INDUST2023年7月号に「欠格要件 その3(2022年の許可取消処分事例より)」が掲載されました

全国産業資源循環連合会(全産連)の月刊誌『INDUST』に
芝田麻里が2017年から「産業廃棄物フロントライン」を連載しています。
2023年7月号に「欠格要件 その3(2022年の許可取消処分事例より)」が掲載されました。
https://www.fujisan.co.jp/product/1281682499/b/2412314/
今回は許可取消処分を受けた実際の事例について解説します。
2022年に欠格要件該当により許可取消処分を受けた件数は、全国の行政処分情報を調査したところ34件ありました。この中で最も多かったのは「役員が廃掃法令等違反で罰金以上の刑罰を受けた場合」、次いで「役員が禁錮以上の刑罰を受けた場合」です。
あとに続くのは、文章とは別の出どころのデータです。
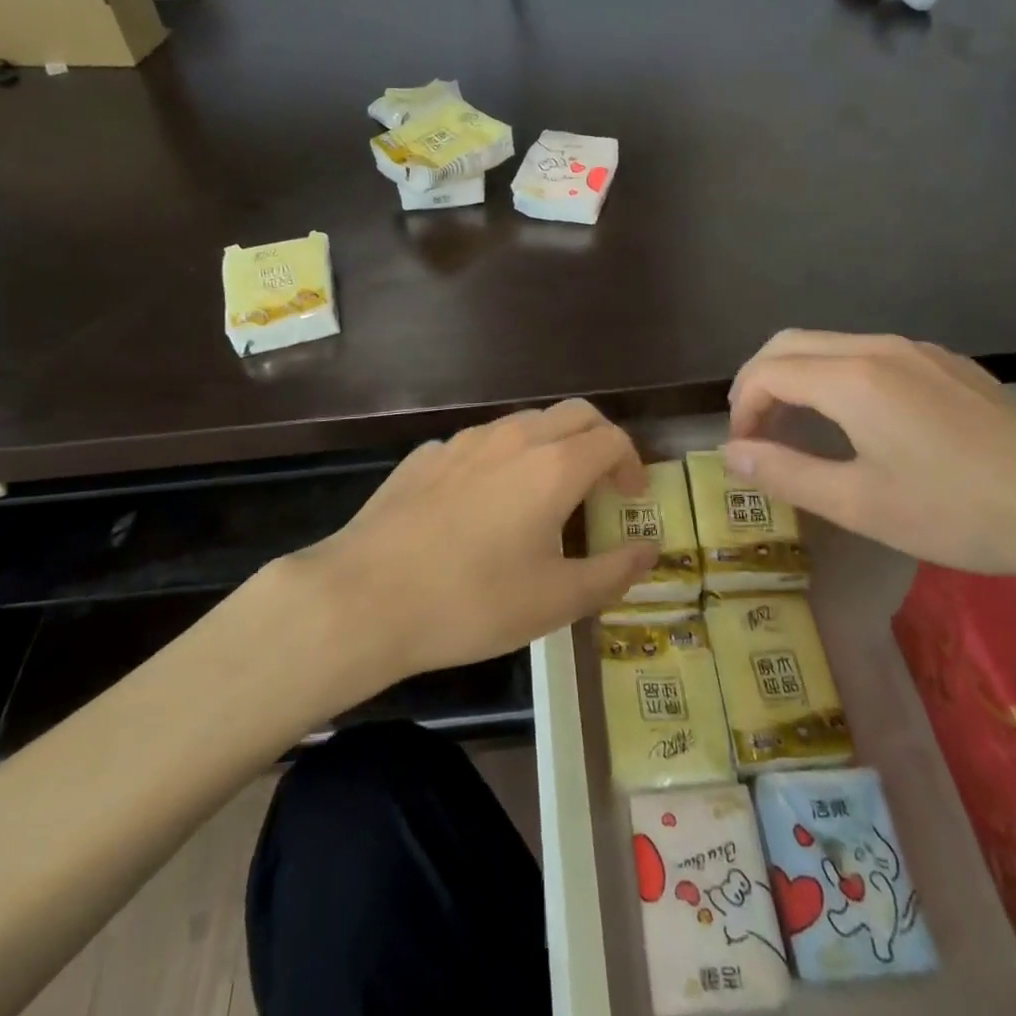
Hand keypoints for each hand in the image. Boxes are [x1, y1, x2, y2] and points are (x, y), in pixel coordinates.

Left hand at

前回の連載で説明したように、会社の許可取消原因となる「役員等」には、会社法上の役員だけでなく、「業務を執行する社員、取締役、執行役またはこれらに準ずる者」、さらに「相談役、顧問その他いかなる名称を有する者であるかを問わず、法人に対し業務を執行する社員、取締役、執行役またはこれらに準ずる者と同等以上の支配力を有するものと認められる者(みなし役員)」も含まれます。このみなし役員には会社の株式を5%以上保有する株主も含まれます。当初は5%以上保有株主が欠格要件に該当するケースはレアケースではないかと考えていましたが、調査の結果、34件中4件(約11%)がこれに当たり、決してレアケースとはいえないことがわかりました。
廃棄物処理法では、違反の種類によって欠格要件の基準が異なります。廃掃法令等違反の場合(第一類型)は罰金以上の刑罰で欠格要件に該当しますが、それ以外の法律違反(第二類型)では禁錮以上の刑罰を受けた場合のみ欠格要件に該当します。これは廃掃法令違反に対する厳しい姿勢の表れといえます。
第一類型に含まれる法令は多岐にわたります。具体的には、浄化槽法、大気汚染防止法、騒音規制法などの環境法令だけでなく、暴力団対策法や暴力行為等処罰法、さらに刑法の一部(傷害罪、現場助成罪、暴行罪、脅迫罪、背任罪など)も含まれます。特に注目すべきは、「一部の刑法犯」に粗暴犯が多く含まれることで、廃掃法が暴行脅迫行為等から廃棄物処理業を忌避しようとしていることがわかります。背任罪が含まれている理由は、かつて「総会屋」に対して会社役員が金品を支払う行為が背任罪に当たるとされ、背任罪が反社会的勢力に資金を提供する行為として捉えられているためです。有名な事例として「蛇の目ミシン事件」があります。
第二類型は第一類型以外のすべての犯罪が対象で、禁錮以上の刑罰を受ければ欠格要件に該当します。2022年には道路交通法違反(スピード違反)、覚せい剤取締法違反、自動車運転処罰法違反などで欠格要件に該当したケースがありました。特にスピード違反は注意が必要です。制限速度80km/hのところを160km/hで走行し、懲役3か月の判決を受けたケースがあります。隣接業界である建設業でも、2022年に大手住宅メーカーの役員がスピード違反で執行猶予付き有罪判決を受け、会社に報告を怠ったため、会社が宅建業と建設業の許可を返納するという事件がありました。
刑事罰による欠格要件該当は、有罪判決が確定した時点で発生します。そのため、役員にスピード違反などの欠格要件該当可能性がある事由が生じた時点で役員が辞任するなどの対策を採っていれば、会社の欠格要件該当は免れられた可能性があります。
会社としては、役員等に対して欠格要件該当性が疑われる事由が生じた場合には速やかに報告するよう周知し、何が欠格要件に該当するのかについても認識を共有しておくことが非常に重要です。適切な情報共有と対応によって、不必要な許可取消リスクを回避することができるでしょう。